香蘭学園
13
『――そこへは行ってはいけない。行ってはダメだ!』
シグナルは黄色から赤にかわり点滅しだす。
それが何故だかわからない。だが、深層意識の中に記憶として残されたものがダメだと忠告して頭痛を促している。
「う…ッ。」
鉛がついているかのような足を引きずり、家の門扉を開けようとすれば吐き気をもよおした。

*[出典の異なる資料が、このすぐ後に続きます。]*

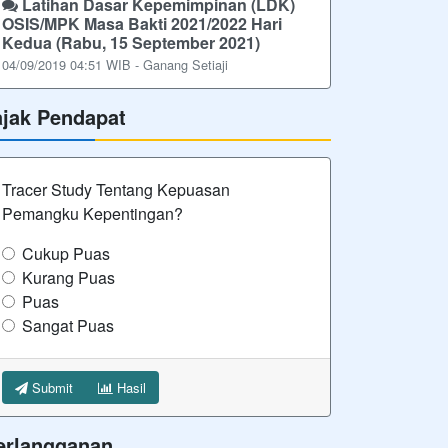
Latihan Dasar Kepemimpinan (LDK)
OSIS/MPK Masa Bakti 2021/2022 Hari
Kedua (Rabu, 15 September 2021)
04/09/2019 04:51 WIB - Ganang Setiaji
ajak Pendapat
Tracer Study Tentang Kepuasan
Pemangku Kepentingan?
Cukup Puas
Kurang Puas
Puas
Sangat Puas
Submit
Hasil
erlangganan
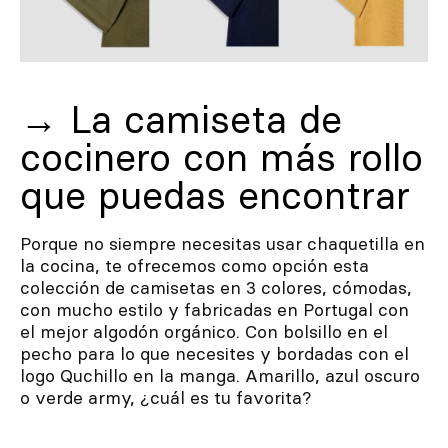
→ La camiseta de
cocinero con más rollo
que puedas encontrar
Porque no siempre necesitas usar chaquetilla en
la cocina, te ofrecemos como opción esta
colección de camisetas en 3 colores, cómodas,
con mucho estilo y fabricadas en Portugal con
el mejor algodón orgánico. Con bolsillo en el
pecho para lo que necesites y bordadas con el
logo Quchillo en la manga. Amarillo, azul oscuro
o verde army, ¿cuál es tu favorita?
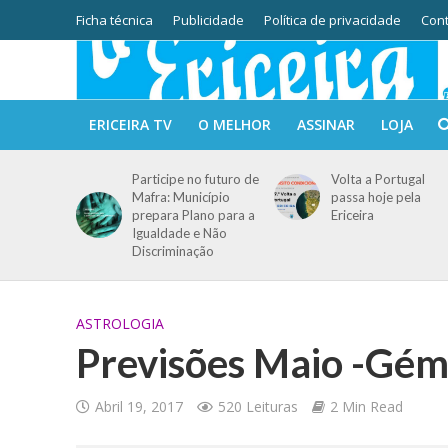
Ficha técnica
Publicidade
Política de privacidade
Cont
ERICEIRA TV
O MELHOR
ASSINAR
LOJA
Participe no futuro de
Volta a Portugal
Mafra: Município
passa hoje pela
prepara Plano para a
Ericeira
Igualdade e Não
Discriminação
ASTROLOGIA
Previsões Maio -Gém
Abril 19, 2017
520 Leituras
2 Min Read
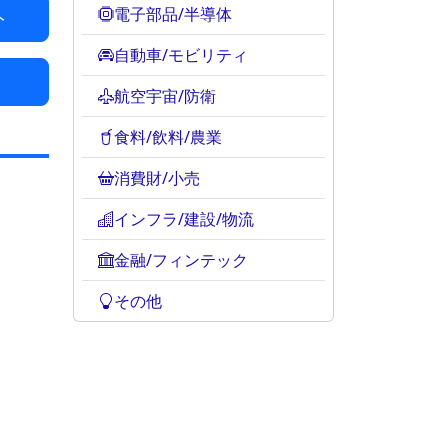
電子部品/半導体
ト
自動車/モビリティ
航空宇宙/防衛
食料/飲料/農業
消費財/小売
インフラ/建設/物流
金融/フィンテック
その他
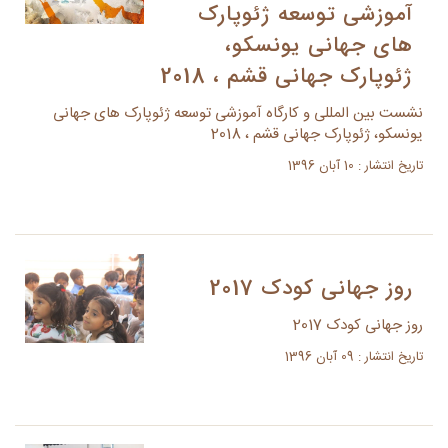
آموزشی توسعه ژئوپارک
های جهانی یونسکو،
ژئوپارک جهانی قشم ، 2018
نشست بین المللی و کارگاه آموزشی توسعه ژئوپارک های جهانی
یونسکو، ژئوپارک جهانی قشم ، 2018
تاریخ انتشار : 10 آبان 1396
روز جهانی کودک 2017
روز جهانی کودک 2017
تاریخ انتشار : 09 آبان 1396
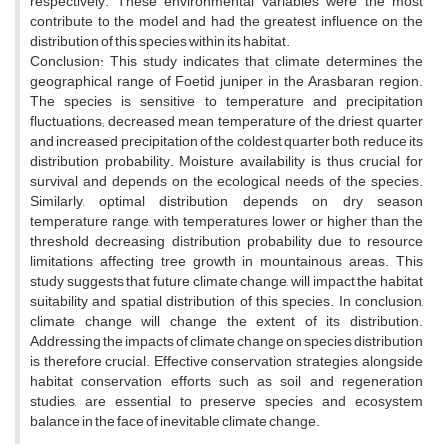
respectively. These environmental variables were the most
contribute to the model and had the greatest influence on the
distribution of this species within its habitat.
Conclusion: This study indicates that climate determines the
geographical range of Foetid juniper in the Arasbaran region.
The species is sensitive to temperature and precipitation
fluctuations; decreased mean temperature of the driest quarter
and increased precipitation of the coldest quarter both reduce its
distribution probability. Moisture availability is thus crucial for
survival and depends on the ecological needs of the species.
Similarly, optimal distribution depends on dry season
temperature range, with temperatures lower or higher than the
threshold decreasing distribution probability due to resource
limitations affecting tree growth in mountainous areas. This
study suggests that future climate change, will impact the habitat
suitability and spatial distribution of this species. In conclusion,
climate change will change the extent of its distribution.
Addressing the impacts of climate change on species distribution
is therefore crucial. Effective conservation strategies, alongside
habitat conservation efforts such as soil and regeneration
studies, are essential to preserve species and ecosystem
balance in the face of inevitable climate change.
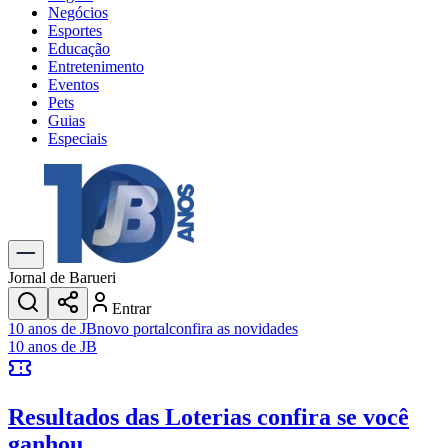
Negócios
Esportes
Educação
Entretenimento
Eventos
Pets
Guias
Especiais
Explore Tudo
Últimas Notícias
Previsão do Tempo
Trânsito e Rotas
Dia a Dia & Lazer
Jornal de Barueri
Transportes
Entrar
Gastronomia
10 anos de JB
novo portal
confira as novidades
Cinema & Shows
10 anos de JB
Jogos
Novo
Para Sua Empresa
Resultados das Loterias
confira se você
Anuncie no Portal
Cadastrar Empresa
ganhou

胸元を押さえ、藍が門扉を開ければ錆びた鉄がギィと物悲しさを語るように鳴る。
「ただ…いま。」
ガランとした玄関に靴はなく、片された装飾品の段ボールたちが藍を出迎え、人気はない。
「……誰も…いないの?」
各部屋を周り、見回す。
暖かい色合いの暖炉は煤け、キッチンには薄く埃が積もる。何年も前から誰も住んでいないかのような違和感に呆然と立ち尽くした。
「……!!」
また来る吐き気に思わず口許を押さえうずくまる。
心臓が、腕の傷跡が痛む。
ようやく落ち着きを取り戻し見上げると、見てはいけないものが視界に飛び込んできた。
「……何、縁起でもない……。」
写真の中には笑う両親。その前には位牌が置かれている。
「っ……。」
急いで階段を駆け上がり、藍は自分の部屋だった場所へ向かっていた。
確かめなければいけない。
この目で見たものだけが真実なんだと――。